Maybe, growing up, some large hyper-masculine neighbor diddled me, and I just can’t remember it.
There was one mom in our cul-de-sac, Pauline Lamont, who fit the description, but I don’t think she had it in her.
She was always late to the carpool.
Bad at follow-through.
Perhaps, one day, I’ll get to be someone else’s trauma. That’d be nice.
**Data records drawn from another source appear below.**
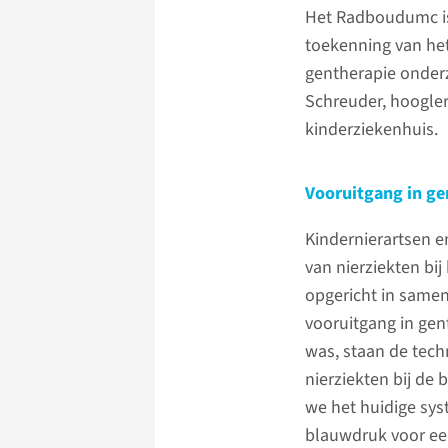
Het Radboudumc is 
toekenning van he
gentherapie onderz
Schreuder, hoogle
kinderziekenhuis.
Vooruitgang in ge
Kindernierartsen 
van nierziekten bij
opgericht in same
vooruitgang in gen
was, staan de tech
nierziekten bij de 
we het huidige sys
blauwdruk voor ee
To be important enough to cause someone to go see Jackie or download Feeld to try and figure it out.
Drew, the groomsman at the wedding, ended up coming back to my hotel room that night.
He knocked on the door and brought, with him, his wife.
We all started hooking up, and it was going well.
Or at least that’s what I thought.
But then she freaked out because they had “never been with another man before,” and it was too much for her, which I would have thought would have been less of a concern than the fact that their four-month-old was in the adjacent room wrapped in a light blue blanket without a baby monitor.
But maybe that’s how this all works.
Maybe one day, Jackie will receive an intake form asking her to bring a male companion, and the two of them will swaddle adult-baby-Drew in a blue blanket just so they can leave him to have sex with the guy in the room next door.
How nice that would be for me.
To feel so important and powerful to someone.
To be someone else’s Miss Piggy.
Something unsmall.
Hello.
This was a shorter piece than usual.
Questions for you all:
What are your thoughts on open relationships? Am I in an echochamber of annoying hippy liberals who will soon age out of their beliefs?
Have you ever been on Feeld/AshleyMadison/Similar whatever you’re comfortable sharing?
If I posted this on LinkedIn and you were a client of mine, would you stop working with me, or would it be humanizing to see me not as a corporate drone, or is that only a thing that people encourage, but then, in practice, once I posted this on LinkedIn you’d fire me lol
Man I’m so wrong for this. I like monagamy. It actually works for us. I think if you have enough rando experiences when you’re young then this ends up being what you want. Everyone is different though, I get it.
Great post, Alex. I liked how you explore your emotions in-step or out.
With LI, as an optimist I’d vote for client acceptance.
I also liked the part about those people we temporarily fancy from afar. Your storytelling mind can dress his/her personality any way you like. If you get to know the person, you find out the true ‘city limits.’